Understanding Robustness in Teacher-Student Setting: A New Perspective

International Conference on Artificial Intelligence and Statistics (AISTATS)

Abstract

Adversarial examples have appeared as a ubiquitous property of machine learning models where bounded adversarial perturbation could mislead the models to make arbitrarily incorrect predictions. Such examples provide a way to assess the robustness of machine learning models as well as a proxy for understanding the model training process. There have been extensive studies trying to explain the existence of adversarial examples and provide ways to improve model robustness, e.g., adversarial training. Different from prior works that mostly focus on models trained on datasets with predefined labels, we leverage the teacher-student framework and assume a teacher model, or oracle, to provide the labels for given instances.
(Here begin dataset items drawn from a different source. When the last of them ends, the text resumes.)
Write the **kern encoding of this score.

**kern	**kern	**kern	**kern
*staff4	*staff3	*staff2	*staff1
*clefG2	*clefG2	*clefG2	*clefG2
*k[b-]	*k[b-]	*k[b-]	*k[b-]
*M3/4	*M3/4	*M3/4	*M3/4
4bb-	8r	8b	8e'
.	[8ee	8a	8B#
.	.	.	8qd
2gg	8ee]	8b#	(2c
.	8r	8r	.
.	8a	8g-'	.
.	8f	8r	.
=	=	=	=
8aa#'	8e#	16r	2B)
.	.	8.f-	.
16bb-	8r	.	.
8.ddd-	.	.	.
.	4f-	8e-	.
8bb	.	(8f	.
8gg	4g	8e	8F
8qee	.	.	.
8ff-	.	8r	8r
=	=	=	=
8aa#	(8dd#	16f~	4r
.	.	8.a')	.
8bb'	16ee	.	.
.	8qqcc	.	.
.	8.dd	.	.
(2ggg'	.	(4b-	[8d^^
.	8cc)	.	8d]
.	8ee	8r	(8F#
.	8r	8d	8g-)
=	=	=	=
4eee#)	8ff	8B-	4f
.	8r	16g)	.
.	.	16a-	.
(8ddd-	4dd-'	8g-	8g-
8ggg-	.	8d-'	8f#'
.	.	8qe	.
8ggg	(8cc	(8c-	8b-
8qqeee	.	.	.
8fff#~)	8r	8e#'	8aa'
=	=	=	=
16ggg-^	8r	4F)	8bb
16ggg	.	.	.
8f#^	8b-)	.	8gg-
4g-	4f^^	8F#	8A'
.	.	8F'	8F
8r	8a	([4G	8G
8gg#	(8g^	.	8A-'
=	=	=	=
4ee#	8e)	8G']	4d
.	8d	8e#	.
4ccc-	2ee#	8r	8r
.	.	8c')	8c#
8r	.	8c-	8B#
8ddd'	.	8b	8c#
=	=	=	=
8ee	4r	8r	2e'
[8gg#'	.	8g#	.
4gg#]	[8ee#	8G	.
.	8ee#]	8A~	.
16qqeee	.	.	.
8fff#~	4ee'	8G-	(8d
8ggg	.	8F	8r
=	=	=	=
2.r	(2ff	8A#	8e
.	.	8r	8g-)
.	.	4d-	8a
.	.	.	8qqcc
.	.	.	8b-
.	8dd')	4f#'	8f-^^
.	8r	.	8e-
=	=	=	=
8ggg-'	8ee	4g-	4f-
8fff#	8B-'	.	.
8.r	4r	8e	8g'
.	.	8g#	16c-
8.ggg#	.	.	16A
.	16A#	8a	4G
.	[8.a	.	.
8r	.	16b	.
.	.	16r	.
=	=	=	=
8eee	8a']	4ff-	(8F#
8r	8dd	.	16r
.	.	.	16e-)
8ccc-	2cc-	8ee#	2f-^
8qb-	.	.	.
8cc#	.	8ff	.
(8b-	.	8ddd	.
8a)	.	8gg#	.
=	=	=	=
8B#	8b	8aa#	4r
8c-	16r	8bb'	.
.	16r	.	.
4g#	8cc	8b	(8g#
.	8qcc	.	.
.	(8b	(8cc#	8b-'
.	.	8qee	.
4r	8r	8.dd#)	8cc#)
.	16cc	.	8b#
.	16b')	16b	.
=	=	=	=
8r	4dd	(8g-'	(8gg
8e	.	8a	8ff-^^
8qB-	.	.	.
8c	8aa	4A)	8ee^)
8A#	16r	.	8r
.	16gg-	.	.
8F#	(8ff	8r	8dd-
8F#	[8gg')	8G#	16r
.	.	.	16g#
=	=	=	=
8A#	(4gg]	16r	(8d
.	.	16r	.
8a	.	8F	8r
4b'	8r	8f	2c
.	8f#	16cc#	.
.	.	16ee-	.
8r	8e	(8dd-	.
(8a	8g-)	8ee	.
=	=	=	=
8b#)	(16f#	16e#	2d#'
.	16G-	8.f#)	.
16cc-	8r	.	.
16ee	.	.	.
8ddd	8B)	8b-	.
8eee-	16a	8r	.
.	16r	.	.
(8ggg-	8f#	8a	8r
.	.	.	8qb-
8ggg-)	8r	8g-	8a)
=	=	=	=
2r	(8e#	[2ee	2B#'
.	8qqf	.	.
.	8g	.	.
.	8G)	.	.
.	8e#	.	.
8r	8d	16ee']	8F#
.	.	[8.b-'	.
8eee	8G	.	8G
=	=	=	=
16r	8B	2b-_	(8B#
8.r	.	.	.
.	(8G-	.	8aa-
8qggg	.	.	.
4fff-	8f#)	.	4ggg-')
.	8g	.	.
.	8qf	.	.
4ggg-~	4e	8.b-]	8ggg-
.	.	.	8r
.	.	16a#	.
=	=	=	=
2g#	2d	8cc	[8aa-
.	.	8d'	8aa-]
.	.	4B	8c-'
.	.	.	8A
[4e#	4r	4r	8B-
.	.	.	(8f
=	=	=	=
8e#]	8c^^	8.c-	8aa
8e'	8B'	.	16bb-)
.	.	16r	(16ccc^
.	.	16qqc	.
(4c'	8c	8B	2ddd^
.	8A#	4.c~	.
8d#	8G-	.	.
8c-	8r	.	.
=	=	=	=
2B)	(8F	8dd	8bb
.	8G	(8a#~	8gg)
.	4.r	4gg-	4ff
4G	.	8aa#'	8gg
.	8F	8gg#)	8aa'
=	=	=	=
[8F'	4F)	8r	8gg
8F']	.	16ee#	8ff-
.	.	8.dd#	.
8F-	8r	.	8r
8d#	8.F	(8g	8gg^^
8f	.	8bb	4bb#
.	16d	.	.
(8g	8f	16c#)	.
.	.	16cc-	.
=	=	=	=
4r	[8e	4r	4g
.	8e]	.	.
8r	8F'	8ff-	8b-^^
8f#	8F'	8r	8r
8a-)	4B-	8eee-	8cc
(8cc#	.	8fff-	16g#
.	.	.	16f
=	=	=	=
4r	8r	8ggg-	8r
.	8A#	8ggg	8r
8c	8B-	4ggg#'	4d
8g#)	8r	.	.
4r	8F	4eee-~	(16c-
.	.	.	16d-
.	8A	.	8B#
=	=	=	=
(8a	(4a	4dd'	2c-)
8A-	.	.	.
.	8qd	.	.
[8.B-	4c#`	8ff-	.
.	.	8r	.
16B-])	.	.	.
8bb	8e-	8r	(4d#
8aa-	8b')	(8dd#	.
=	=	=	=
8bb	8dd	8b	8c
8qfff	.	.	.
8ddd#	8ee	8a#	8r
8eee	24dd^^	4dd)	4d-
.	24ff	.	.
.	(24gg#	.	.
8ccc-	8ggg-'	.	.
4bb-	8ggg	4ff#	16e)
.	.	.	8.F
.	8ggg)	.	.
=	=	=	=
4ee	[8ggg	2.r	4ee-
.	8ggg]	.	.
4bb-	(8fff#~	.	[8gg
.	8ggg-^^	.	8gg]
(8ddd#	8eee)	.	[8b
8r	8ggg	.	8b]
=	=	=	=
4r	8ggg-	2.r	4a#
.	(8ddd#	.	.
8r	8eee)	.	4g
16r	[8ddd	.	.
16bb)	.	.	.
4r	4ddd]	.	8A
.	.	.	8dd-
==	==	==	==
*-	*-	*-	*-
In this setting, we extend Tian (2019) in the case of low-rank input data, and show that student specialization (the trained student neuron is highly correlated with certain teacher neuron at the same layer) still happens within the input subspace, but the teacher and student nodes could differ wildly out of the data subspace, which we conjecture leads to adversarial examples. Extensive experiments show that student specialization correlates strongly with model robustness in different scenarios, including students trained via standard training, adversarial training, confidence-calibrated adversarial training, and training with the robust feature dataset. Our studies could shed light on the future exploration of adversarial examples, and potential approaches to enhance model robustness via principled data augmentation.